* _THE PROBLEM_: Every line below from the one with "Versenyhelyszín" through the one with "memiliki kemandirian energi" is to be repeated exactly, with no picture among them.

»»

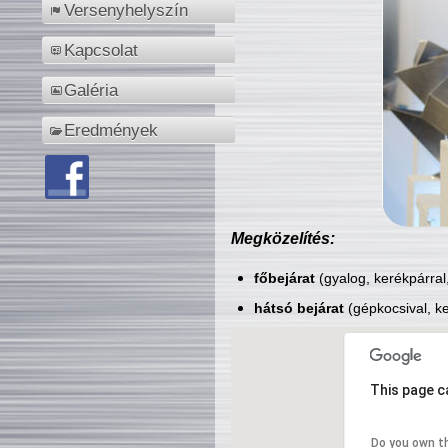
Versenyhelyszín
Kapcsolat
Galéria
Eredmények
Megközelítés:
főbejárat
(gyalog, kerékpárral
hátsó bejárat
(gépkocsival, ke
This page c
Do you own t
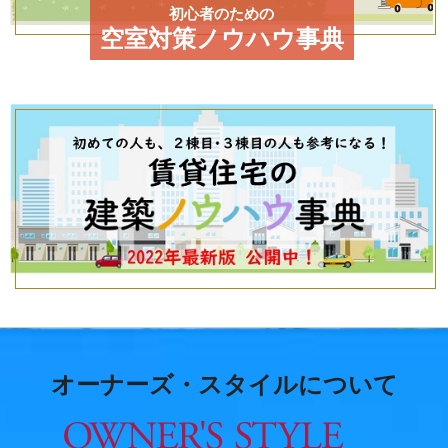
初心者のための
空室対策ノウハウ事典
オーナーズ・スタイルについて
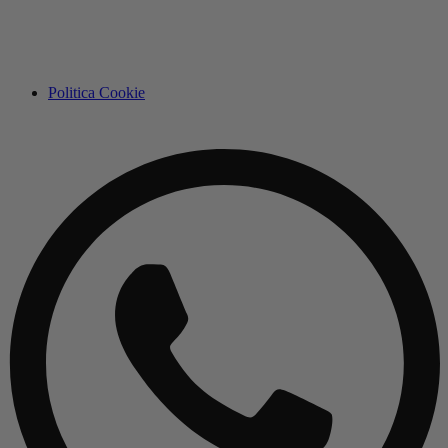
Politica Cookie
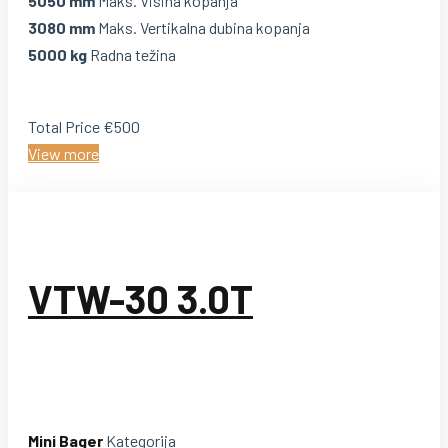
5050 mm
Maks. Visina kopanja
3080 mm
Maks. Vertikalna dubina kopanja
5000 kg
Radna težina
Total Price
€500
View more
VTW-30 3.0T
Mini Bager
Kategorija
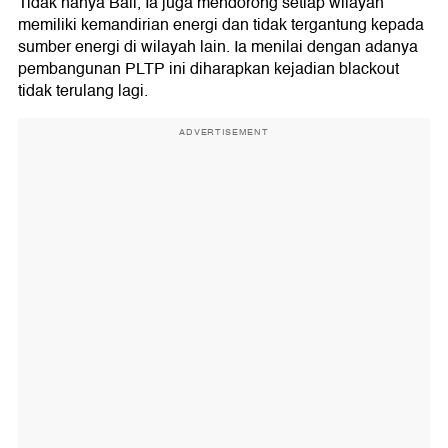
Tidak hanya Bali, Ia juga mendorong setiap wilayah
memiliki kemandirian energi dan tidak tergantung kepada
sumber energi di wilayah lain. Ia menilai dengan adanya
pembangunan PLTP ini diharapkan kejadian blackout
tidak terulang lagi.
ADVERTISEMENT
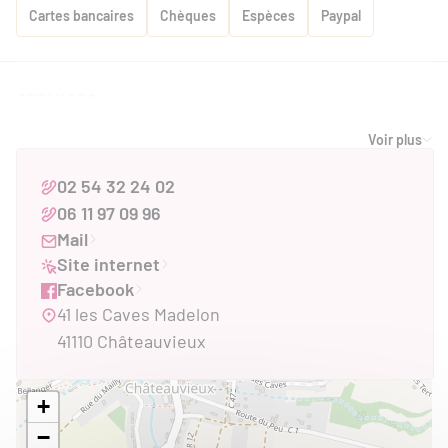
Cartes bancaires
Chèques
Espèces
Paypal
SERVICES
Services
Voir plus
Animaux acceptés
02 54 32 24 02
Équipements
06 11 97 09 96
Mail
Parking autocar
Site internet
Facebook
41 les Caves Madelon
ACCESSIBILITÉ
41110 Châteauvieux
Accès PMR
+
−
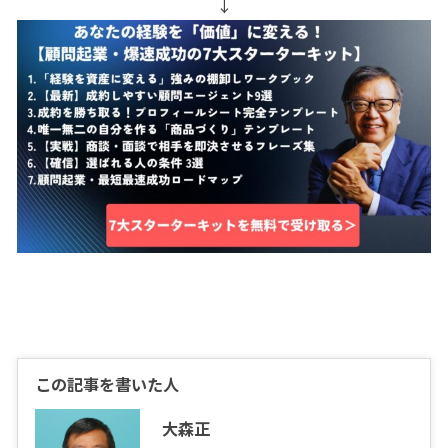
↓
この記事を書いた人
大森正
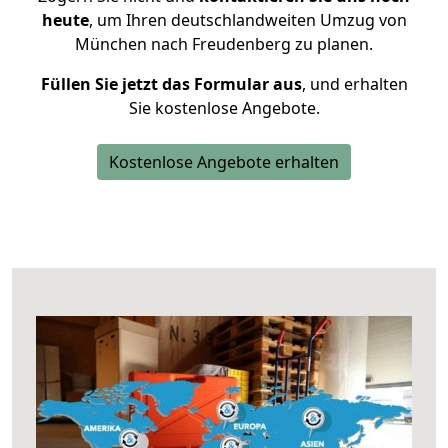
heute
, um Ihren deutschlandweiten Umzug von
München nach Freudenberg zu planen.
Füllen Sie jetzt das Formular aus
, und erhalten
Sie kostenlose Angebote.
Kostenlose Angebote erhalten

««
»»

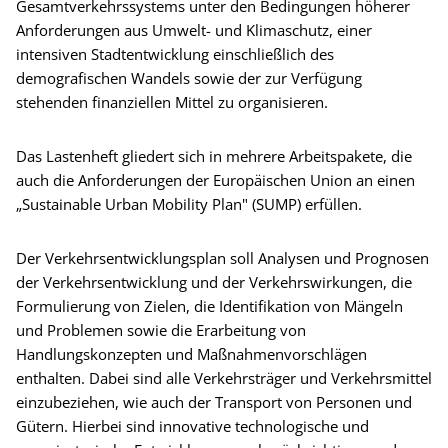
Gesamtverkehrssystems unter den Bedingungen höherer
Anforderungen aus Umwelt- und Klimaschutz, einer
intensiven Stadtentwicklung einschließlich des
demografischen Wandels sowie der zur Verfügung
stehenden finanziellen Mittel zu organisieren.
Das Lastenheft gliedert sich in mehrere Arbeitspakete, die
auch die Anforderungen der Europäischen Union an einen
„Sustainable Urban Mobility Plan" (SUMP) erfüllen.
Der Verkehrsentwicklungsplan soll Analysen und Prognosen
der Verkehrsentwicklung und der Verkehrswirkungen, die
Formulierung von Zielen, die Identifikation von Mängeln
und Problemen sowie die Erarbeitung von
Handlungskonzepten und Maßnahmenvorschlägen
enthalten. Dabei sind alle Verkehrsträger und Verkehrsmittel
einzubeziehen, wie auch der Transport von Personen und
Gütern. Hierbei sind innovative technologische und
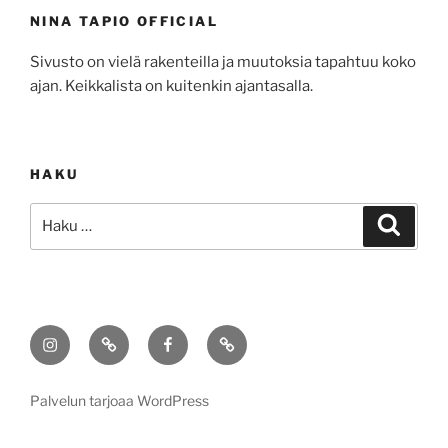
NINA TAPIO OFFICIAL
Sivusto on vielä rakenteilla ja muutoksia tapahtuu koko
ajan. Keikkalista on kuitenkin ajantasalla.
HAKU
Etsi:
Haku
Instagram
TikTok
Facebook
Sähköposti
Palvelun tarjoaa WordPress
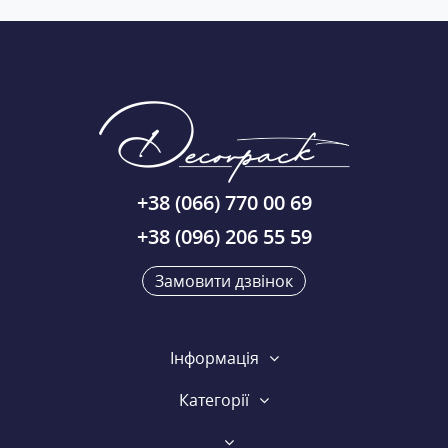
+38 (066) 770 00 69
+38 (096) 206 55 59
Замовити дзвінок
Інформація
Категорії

««
»»

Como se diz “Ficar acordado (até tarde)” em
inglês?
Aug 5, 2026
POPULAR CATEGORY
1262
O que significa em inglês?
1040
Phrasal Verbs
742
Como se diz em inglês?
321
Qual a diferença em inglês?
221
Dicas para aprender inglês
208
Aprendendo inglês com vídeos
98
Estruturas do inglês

««

* _WRITTEN SOLUTION_:
Versenyhelyszín
Kapcsolat
Galéria
Eredmények
Megközelítés:
főbejárat
(gyalog, kerékpárral
hátsó bejárat
(gépkocsival, ke
This page c
Do you own t
初心者のための
空室対策ノウハウ事典
オーナーズ・スタイルについて
Politica Cookie
5050 mm
Maks. Visina kopanja
3080 mm
Maks. Vertikalna dubina kopanja
5000 kg
Radna težina
Total Price
€500
View more
VTW-30 3.0T
Mini Bager
Kategorija
Tidak hanya Bali, Ia juga mendorong setiap wilayah
memiliki kemandirian energi dan tidak tergantung kepada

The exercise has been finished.